No matter. Something would turn up. The confidence that Dorthy suspected was a façade in fact had deep roots. After all, Talbeck had led a charmed life. Because of his father’s murder, he was by far the youngest director of the Fountain of Youth Combine. The rest were revenants from the time before Earth had returned to Elysium, preserved by agatherin and elevated by the wealth it brought, but still basically motivated by reflexes learnt when each had been Duke of a minuscule kingdom, tiny islands of civilization in a sea of barbarism, spearleaf only a weed in the saltwater rice fields and the disease it nurtured in the nucleus of each of its cells, the basis for agatherin and the longevity treatments, quite unknown. Talbeck had made his mark in the Combine by sheer force of will, and because he was virtually the only director willing to travel to the other worlds of the Federation…but he had tired of the Combine when he had realized that it would never be anything other than a figurehead, a puppet for Federation interests.

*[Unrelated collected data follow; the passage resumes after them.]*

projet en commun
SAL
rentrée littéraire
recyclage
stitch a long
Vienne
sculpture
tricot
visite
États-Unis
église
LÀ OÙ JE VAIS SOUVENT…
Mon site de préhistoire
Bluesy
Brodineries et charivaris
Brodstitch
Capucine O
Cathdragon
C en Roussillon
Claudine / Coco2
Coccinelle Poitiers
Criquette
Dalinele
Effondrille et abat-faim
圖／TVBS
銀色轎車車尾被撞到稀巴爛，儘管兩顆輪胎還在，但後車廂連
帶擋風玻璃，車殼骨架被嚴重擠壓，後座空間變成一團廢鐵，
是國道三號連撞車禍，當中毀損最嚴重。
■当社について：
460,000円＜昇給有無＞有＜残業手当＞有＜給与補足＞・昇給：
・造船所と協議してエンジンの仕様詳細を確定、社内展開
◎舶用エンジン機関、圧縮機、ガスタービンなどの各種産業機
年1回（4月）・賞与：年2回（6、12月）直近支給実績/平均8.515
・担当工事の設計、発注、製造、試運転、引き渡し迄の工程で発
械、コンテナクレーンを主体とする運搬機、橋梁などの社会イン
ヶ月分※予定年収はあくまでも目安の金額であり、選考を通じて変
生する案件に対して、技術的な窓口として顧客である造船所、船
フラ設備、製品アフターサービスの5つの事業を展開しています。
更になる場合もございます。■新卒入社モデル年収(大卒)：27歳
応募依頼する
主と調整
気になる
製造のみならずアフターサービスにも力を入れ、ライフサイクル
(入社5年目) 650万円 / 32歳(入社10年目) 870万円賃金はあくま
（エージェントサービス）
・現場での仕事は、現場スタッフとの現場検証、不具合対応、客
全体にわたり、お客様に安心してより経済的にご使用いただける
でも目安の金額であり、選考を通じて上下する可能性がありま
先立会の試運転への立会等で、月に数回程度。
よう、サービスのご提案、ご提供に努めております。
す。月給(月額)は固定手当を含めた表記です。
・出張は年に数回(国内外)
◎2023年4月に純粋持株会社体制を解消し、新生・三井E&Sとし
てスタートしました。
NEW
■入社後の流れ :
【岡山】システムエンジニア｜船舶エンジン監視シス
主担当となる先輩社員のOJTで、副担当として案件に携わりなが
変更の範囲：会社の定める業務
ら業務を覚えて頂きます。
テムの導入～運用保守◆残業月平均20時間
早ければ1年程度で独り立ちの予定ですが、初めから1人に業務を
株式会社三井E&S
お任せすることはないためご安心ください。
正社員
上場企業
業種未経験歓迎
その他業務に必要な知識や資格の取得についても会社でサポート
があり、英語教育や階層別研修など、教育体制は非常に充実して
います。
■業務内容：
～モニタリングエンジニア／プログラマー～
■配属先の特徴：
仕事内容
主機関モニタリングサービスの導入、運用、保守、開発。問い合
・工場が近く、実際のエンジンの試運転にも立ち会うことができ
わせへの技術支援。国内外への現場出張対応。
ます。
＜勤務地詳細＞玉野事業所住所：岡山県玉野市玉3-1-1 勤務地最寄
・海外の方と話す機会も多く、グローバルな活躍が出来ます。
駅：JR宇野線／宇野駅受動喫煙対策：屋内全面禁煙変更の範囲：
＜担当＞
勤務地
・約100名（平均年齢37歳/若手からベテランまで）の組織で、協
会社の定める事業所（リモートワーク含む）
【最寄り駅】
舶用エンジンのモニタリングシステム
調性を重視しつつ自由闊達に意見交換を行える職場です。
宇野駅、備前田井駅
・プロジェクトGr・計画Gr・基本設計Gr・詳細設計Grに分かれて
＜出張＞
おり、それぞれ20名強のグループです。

The realization had sharpened Talbeck’s sense of superiority—he saw throug
h the charade of self-governance, while the other directors, those crudely cunning self-serving revenants of a lost age, were content to follow the directives and recommendations of the Combine’s officers so long as it guaranteed continued accumulation of fabulous wealth—and it had deepened his thirst for revenge. Like his scarred face, his hatred of the Federation set him apart from the Golden with whom he’d spent much of the rest of his life, the perpetually frustrated heirs of undying Lords and Ladies, of immortal self-made tycoons. Self-mockingly, he had taken to dressing in black, to affecting an air of remote disdain for the elaborate pranks and bons gestes of the others of his set as he flitted with them from world to world, looking not for entertainment but a lever long enough to overthrow the governments of the Earth.

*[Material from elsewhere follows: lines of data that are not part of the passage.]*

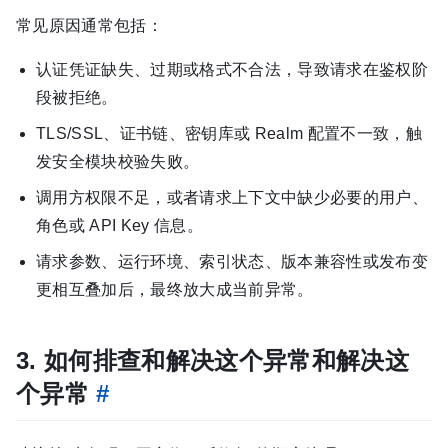
常见原因通常包括：
认证凭证缺失、过期或格式不合法，导致请求在鉴权阶
段被拒绝。
TLS/SSL、证书链、密钥库或 Realm 配置不一致，触
发安全模块校验失败。
调用方权限不足，或者请求上下文中缺少必要的用户、
角色或 API Key 信息。
请求参数、运行环境、索引状态、版本兼容性或发布变
更相互叠加后，最终放大成当前异常。
3. 如何排查和解决这个异常和解决这
个异常
#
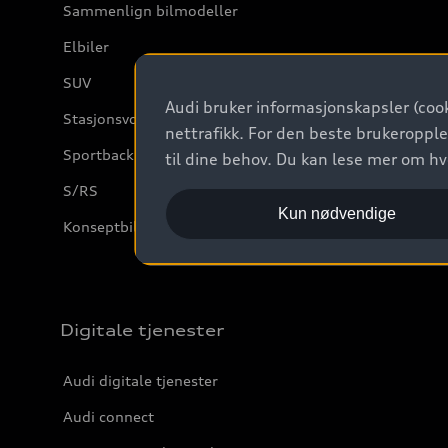
Sammenlign bilmodeller
Elbiler
SUV
Audi bruker informasjonskapsler (cook
Stasjonsvogn
nettrafikk. For den beste brukeropple
Sportback
til dine behov. Du kan lese mer om h
S/RS
Kun nødvendige
Konseptbiler og prototyper
Digitale tjenester
Audi digitale tjenester
Audi connect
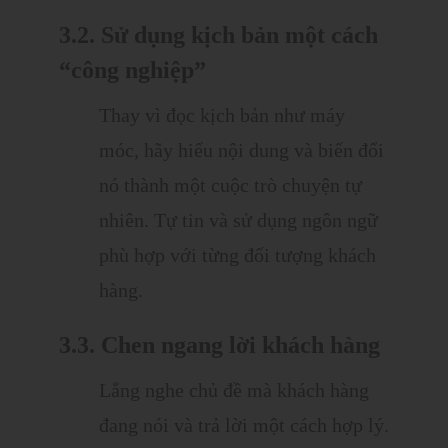
3.2. Sử dụng kịch bản một cách
“công nghiệp”
Thay vì đọc kịch bản như máy
móc, hãy hiểu nội dung và biến đổi
nó thành một cuộc trò chuyện tự
nhiên. Tự tin và sử dụng ngôn ngữ
phù hợp với từng đối tượng khách
hàng.
3.3. Chen ngang lời khách hàng
Lắng nghe chủ đề mà khách hàng
đang nói và trả lời một cách hợp lý.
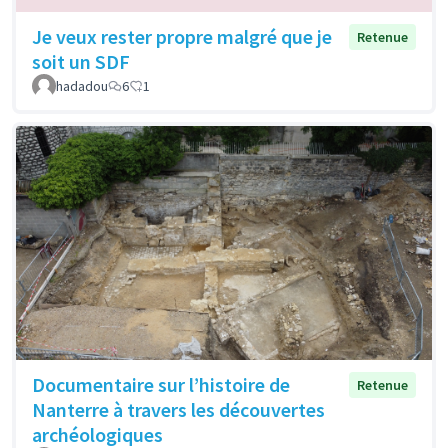
Je veux rester propre malgré que je
Retenue
soit un SDF
hadadou
6
1
Documentaire sur l’histoire de
Retenue
Nanterre à travers les découvertes
archéologiques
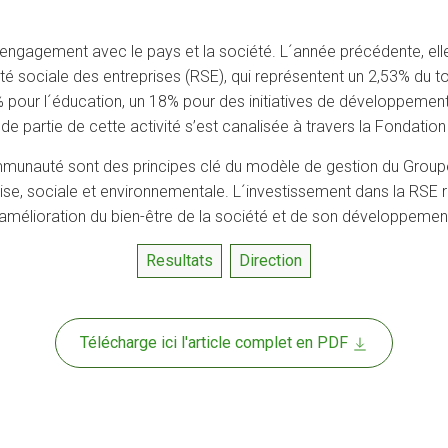
’engagement avec le pays et la société. L´année précédente, elle
é sociale des entreprises (RSE), qui représentent un 2,53% du t
18% pour l´éducation, un 18% pour des initiatives de développeme
e partie de cette activité s’est canalisée à travers la Fondation
mmunauté sont des principes clé du modèle de gestion du Groupe 
prise, sociale et environnementale. L´investissement dans la RSE 
amélioration du bien-être de la société et de son développemen
Resultats
Direction
Télécharge ici l'article complet en PDF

Talbeck did not delude himself that it would be an easy task. He soon ran through fantasies of uncovering or setting up a scandal that would overthrow the Security Council of the ReUnited Nations, or of financing a rebellion that would split apart the contrary loyalties of the ten worlds (it was not that scandals were rare—it was that they were too commonplace; and while there were plenty of rebel groups, most were fighting lost causes, and most of the rest too unstable to be worth the risk). He had run arms, very discreetly of course, to the revolutionary People’s Islamic Nation Party of Novaya Zyemla when it had attempted to secede from its treaties with the Federation, but the Alea Campaigns had put an end to that, and after the razing of BD Twenty the Navy had soon overturned the rebel government and set up a more cooperative faction in its place.